David Tennant as Crowley and Michael Sheen as Aziraphale had to be two of the best examples of this casting. Individually they’re stellar in their roles. But together? It becomes something new entirely. These two actors portrayed their oddball characters and their even stranger friendship in a way that made it feel almost real. It was quirky, it was funny, and it was shockingly supportive.
The Four Horsemen
The supporting characters and casting for Good Omens was almost as important as the main characters. These are the guys that had to fill out the world and really sell it. Everything from the unlikely heroes – or wannabe heroes, to the angels and devils.
The casting of the children (including the Antichrist, of course) was pretty solid on the whole. I don’t have any complaints, at least. But for me, it was the Four Horsemen that really shined through. Both the casting and the character designs were spot on. These characters were distinct, clear about who and what they were, and still had the flair we’ve come to expect. And let’s not overlook the way these characters were introduced. That was the height of absurdist humor in the series.

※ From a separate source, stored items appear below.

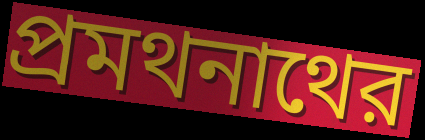
প্রমথনাথের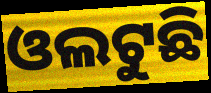
ଓଲଟୁଛି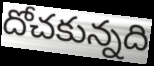
దోచకున్నదిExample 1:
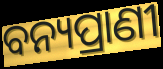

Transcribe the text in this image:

ବନ୍ୟପ୍ରାଣୀ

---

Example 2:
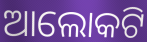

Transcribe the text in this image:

ଆଲୋକଟି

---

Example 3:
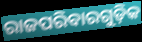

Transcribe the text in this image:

ରାଜପରିବାରଗୁଡ଼ିକ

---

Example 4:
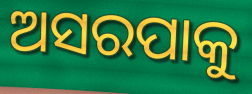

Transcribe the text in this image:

ଅସରପାକୁ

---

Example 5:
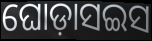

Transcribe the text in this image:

ଘୋଡ଼ାସଇସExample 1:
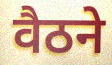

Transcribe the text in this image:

वैठने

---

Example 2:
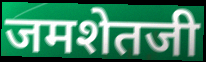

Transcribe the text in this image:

जमशेतजी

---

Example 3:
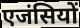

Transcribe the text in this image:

एजंसियों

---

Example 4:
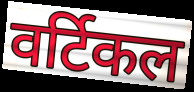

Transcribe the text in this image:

वर्टिकल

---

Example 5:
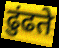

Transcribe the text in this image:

ढुंढतेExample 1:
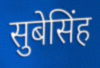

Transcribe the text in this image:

Designing the Unbelievable
Good Omens has plenty of moments where the immortal or unbelievable must be shown. Everything from angels and demons, to Kraken and prophecies. And of course, all of these elements had their own twists and flairs courtesy of Neil Gaiman and Terry Pratchett.
It must have been difficult, finding a budget-friendly way to portray all of these elements. On the whole, though, I’m thrilled about what they came up with. The angels were perfection – businesslike and sterile. The casting brought those characters to life, of course. The demons were the polar opposite – grimy and dare I say, gross?
Everything else sort of fell between those two – with some CGI to bring the bigger guys to life. Or unlife. Whatever you prefer. This is another one of those points where the absurdist humor really shined through. The series wouldn’t have been the same without any of those moments.
For the New and the Old
Good Omens was a strong adaptation. One that old fans will happily watch – recalling and witnessing their favorite moments from the novel. But it’s also a series perfect for new fans as well. No matter your knowledge or understanding – this series will suck you in and entertain you as its life depended on it.